**Exercise goal**
Please repeat, from the entries that follow, the lines from the one containing "#cdced5; stroke: #d7d8de;" through the one containing "#c4c9d4; stroke-width: 11" exactly, adding nothing.

Collected data entries
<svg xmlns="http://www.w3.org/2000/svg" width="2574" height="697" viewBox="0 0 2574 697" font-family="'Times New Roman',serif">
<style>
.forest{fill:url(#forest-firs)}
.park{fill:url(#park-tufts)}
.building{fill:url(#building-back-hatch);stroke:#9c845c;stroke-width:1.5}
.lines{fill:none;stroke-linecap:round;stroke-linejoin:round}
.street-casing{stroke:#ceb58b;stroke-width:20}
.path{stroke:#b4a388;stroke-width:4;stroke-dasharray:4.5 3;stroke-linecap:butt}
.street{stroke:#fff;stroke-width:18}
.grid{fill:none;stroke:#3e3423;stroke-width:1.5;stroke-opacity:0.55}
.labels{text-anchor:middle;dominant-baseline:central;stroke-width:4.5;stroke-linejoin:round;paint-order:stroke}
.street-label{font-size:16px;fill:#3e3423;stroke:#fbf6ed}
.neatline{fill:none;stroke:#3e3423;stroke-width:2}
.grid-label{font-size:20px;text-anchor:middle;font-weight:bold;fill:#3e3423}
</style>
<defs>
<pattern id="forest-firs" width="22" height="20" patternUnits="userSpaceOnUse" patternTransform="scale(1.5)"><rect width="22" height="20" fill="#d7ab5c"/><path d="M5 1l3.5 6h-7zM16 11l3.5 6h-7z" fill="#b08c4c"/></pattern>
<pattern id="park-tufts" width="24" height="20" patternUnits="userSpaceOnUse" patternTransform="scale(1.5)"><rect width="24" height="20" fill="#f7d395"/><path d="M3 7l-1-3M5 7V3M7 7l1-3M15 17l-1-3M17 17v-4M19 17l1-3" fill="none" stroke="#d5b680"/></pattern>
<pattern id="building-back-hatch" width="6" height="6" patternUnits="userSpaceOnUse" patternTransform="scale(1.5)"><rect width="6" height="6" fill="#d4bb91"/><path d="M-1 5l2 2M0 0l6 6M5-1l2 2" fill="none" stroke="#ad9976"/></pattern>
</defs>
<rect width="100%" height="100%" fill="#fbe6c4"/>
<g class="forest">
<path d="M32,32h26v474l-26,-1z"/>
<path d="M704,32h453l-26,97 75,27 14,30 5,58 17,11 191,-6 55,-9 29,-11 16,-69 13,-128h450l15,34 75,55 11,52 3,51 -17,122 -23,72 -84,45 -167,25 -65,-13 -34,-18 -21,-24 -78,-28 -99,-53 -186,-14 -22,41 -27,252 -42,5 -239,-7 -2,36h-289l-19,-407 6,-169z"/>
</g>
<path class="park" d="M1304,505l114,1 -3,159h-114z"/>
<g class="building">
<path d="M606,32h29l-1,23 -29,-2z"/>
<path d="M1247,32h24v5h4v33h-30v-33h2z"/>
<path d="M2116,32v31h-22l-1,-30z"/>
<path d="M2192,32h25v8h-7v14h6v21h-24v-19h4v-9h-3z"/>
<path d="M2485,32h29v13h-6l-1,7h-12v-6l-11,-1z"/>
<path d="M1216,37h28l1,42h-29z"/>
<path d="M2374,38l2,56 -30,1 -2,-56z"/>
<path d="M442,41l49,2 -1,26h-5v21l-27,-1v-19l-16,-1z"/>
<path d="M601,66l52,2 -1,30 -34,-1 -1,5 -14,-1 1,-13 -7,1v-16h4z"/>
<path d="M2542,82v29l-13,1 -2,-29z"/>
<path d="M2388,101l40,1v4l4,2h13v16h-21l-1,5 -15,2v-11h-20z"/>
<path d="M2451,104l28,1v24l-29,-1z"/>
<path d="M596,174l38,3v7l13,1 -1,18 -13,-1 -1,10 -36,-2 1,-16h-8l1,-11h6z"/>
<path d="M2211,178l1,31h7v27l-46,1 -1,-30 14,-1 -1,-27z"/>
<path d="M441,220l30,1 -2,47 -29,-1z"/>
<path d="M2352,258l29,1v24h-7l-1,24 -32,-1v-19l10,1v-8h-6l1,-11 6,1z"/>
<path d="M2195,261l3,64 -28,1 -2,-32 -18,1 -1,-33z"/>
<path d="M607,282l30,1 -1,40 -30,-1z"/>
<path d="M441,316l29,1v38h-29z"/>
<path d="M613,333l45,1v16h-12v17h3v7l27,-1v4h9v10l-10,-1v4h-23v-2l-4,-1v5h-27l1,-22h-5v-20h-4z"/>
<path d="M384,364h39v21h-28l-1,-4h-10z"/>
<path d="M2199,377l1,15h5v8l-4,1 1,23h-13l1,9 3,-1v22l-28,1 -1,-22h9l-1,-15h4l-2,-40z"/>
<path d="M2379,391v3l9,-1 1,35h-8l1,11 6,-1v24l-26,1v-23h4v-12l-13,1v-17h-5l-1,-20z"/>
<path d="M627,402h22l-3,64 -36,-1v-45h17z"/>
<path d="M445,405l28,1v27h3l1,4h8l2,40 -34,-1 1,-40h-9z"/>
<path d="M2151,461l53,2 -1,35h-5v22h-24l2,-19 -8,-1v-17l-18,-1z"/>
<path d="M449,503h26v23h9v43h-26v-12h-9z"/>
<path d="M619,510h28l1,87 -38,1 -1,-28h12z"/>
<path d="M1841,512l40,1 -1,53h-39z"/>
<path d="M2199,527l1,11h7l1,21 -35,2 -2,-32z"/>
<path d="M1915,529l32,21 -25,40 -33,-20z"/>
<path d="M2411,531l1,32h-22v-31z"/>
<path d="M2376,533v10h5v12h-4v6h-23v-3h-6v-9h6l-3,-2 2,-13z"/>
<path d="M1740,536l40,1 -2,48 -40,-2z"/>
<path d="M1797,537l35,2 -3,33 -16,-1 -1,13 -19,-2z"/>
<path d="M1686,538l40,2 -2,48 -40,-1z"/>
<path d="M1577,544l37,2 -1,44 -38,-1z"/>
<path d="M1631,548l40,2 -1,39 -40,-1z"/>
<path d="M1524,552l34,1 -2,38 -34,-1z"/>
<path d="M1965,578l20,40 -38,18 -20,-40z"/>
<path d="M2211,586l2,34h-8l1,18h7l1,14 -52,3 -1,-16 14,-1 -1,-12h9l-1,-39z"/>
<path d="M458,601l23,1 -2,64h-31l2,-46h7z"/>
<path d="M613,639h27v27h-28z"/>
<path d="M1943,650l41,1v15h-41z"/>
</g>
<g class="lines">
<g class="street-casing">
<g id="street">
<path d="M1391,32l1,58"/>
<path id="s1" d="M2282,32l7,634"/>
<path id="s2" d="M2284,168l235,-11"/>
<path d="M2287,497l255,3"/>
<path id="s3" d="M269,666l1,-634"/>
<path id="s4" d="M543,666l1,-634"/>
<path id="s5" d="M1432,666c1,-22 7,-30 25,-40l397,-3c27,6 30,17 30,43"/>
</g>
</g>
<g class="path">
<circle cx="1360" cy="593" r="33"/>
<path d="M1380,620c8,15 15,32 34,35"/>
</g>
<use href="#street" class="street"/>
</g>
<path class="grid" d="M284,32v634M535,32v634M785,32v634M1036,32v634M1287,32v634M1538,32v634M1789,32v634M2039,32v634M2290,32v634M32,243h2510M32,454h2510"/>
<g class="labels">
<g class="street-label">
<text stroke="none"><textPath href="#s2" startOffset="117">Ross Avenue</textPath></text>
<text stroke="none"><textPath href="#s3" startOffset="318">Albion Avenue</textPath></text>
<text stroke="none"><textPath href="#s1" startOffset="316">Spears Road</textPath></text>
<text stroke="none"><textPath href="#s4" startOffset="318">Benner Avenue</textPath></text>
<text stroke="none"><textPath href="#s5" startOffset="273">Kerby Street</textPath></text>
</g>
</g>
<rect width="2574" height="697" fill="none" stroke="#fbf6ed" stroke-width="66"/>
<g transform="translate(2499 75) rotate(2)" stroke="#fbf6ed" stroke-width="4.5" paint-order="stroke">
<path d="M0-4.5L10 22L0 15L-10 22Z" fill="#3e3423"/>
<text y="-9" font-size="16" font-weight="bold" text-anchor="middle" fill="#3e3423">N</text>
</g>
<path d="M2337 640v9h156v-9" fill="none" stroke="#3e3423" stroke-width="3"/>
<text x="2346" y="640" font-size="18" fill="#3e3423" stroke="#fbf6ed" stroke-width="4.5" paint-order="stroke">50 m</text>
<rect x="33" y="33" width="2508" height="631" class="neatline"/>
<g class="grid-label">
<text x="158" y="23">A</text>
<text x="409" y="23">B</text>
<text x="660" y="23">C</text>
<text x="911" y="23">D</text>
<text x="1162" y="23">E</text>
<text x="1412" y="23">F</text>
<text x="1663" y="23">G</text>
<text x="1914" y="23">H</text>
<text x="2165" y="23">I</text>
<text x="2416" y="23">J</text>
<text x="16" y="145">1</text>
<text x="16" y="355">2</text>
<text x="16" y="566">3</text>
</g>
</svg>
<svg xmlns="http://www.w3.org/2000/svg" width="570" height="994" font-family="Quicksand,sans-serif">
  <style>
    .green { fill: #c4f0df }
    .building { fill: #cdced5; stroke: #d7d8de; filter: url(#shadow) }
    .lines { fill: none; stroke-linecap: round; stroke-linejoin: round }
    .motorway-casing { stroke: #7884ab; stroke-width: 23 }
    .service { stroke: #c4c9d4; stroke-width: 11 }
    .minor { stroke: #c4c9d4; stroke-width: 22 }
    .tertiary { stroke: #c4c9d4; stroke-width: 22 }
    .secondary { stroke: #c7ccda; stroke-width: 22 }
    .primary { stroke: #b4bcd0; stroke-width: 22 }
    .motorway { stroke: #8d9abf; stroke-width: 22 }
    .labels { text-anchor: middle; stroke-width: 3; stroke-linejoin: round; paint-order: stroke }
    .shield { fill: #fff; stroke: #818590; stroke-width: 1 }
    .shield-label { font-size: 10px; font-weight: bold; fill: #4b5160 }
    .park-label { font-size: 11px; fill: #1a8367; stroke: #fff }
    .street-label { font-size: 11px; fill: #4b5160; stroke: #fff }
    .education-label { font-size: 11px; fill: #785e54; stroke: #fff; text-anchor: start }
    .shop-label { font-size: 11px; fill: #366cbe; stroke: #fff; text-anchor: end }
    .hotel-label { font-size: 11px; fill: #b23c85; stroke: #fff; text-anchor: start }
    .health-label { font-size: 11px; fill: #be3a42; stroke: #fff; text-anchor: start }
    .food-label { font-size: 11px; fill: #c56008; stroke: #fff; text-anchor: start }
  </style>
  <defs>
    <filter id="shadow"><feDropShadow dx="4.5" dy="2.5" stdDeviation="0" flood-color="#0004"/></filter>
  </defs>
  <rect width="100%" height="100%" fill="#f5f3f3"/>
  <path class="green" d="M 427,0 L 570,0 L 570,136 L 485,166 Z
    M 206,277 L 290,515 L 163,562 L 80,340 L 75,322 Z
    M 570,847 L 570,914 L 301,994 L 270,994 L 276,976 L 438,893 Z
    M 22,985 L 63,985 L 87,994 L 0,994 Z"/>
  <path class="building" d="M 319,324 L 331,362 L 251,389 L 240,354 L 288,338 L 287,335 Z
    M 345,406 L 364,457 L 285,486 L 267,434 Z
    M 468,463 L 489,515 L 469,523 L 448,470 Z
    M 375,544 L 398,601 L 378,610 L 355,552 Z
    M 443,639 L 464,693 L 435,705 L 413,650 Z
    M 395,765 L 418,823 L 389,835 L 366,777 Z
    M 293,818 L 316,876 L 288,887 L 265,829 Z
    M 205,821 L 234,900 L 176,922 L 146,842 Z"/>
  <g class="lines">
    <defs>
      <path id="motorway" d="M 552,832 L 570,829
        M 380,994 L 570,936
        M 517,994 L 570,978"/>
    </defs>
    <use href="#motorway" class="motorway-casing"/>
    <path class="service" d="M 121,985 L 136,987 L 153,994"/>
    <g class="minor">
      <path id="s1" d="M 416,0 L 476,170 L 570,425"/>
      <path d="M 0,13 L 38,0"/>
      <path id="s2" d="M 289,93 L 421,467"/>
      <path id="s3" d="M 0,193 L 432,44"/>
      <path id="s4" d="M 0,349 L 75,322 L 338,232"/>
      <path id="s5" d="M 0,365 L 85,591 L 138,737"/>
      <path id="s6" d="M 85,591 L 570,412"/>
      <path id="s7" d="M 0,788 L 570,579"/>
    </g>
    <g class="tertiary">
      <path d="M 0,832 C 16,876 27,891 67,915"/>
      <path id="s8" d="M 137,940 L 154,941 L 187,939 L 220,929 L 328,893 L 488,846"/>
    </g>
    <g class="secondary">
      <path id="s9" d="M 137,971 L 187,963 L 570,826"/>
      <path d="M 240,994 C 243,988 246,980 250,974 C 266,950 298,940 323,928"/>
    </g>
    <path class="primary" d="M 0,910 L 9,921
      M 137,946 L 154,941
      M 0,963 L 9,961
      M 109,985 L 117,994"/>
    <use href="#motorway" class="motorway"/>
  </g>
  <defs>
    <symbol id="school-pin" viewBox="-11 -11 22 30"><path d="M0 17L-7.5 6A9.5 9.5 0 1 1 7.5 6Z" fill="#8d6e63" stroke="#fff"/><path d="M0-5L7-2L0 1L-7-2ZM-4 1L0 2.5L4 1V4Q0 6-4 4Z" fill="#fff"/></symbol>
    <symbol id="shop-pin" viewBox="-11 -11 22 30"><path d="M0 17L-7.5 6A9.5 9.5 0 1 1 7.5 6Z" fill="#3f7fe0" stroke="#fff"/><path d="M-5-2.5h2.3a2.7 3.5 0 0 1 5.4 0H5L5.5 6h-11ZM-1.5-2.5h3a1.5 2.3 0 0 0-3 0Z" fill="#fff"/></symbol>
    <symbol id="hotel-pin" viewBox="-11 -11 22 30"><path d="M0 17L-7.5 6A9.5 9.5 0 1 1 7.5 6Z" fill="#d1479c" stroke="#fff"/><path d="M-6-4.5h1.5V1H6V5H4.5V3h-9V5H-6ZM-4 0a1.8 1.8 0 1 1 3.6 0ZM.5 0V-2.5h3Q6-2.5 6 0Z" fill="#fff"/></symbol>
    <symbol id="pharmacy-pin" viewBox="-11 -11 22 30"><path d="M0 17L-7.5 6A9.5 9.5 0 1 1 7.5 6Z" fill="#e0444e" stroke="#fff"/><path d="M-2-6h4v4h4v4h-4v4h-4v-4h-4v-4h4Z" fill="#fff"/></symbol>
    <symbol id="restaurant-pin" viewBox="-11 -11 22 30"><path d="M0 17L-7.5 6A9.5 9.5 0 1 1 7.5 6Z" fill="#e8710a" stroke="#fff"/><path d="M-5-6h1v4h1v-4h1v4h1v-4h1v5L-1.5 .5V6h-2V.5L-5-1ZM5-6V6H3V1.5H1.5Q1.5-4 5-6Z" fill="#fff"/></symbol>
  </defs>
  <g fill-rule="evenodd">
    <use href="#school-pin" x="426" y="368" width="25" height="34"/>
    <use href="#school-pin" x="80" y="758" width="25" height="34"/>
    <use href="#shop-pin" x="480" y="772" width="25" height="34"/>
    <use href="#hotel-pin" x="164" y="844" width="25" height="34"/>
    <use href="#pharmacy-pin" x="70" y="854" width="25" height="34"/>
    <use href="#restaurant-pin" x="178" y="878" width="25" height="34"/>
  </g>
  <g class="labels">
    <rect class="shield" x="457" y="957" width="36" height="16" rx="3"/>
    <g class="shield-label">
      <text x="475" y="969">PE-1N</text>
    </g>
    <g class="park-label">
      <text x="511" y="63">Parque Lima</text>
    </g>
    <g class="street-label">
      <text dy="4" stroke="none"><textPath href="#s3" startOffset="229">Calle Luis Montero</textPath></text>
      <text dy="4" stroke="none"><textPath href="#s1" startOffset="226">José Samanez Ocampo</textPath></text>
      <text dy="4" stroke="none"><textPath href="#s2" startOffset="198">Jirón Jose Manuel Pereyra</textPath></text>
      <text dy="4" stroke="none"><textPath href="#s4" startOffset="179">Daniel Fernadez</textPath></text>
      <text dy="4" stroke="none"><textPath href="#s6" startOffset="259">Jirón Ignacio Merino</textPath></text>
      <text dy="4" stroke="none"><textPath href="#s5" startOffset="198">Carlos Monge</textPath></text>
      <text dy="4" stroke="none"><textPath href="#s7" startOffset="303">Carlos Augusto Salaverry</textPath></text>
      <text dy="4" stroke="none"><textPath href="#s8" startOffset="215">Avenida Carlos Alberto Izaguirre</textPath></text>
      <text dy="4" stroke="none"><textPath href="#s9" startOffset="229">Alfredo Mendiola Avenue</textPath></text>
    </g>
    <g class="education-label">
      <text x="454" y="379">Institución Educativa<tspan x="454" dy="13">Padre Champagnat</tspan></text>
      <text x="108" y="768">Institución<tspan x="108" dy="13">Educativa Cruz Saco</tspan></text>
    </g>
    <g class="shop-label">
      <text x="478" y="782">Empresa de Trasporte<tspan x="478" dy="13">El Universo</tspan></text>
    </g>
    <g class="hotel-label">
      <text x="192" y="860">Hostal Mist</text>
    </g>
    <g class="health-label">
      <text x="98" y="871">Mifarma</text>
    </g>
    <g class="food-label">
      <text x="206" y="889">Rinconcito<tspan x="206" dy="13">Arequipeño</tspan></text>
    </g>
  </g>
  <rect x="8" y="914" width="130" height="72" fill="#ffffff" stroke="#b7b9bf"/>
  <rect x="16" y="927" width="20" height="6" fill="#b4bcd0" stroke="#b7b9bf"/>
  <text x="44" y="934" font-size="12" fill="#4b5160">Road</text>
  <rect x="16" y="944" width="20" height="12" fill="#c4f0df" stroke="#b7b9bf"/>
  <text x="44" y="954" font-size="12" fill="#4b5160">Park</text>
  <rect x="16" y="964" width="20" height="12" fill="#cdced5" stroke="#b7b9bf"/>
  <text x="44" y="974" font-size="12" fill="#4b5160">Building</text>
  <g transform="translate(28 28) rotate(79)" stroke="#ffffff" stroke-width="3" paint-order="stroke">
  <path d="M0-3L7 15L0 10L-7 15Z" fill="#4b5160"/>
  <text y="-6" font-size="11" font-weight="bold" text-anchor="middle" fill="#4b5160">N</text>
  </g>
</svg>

**Task result**
    .building { fill: #cdced5; stroke: #d7d8de; filter: url(#shadow) }
    .lines { fill: none; stroke-linecap: round; stroke-linejoin: round }
    .motorway-casing { stroke: #7884ab; stroke-width: 23 }
    .service { stroke: #c4c9d4; stroke-width: 11 }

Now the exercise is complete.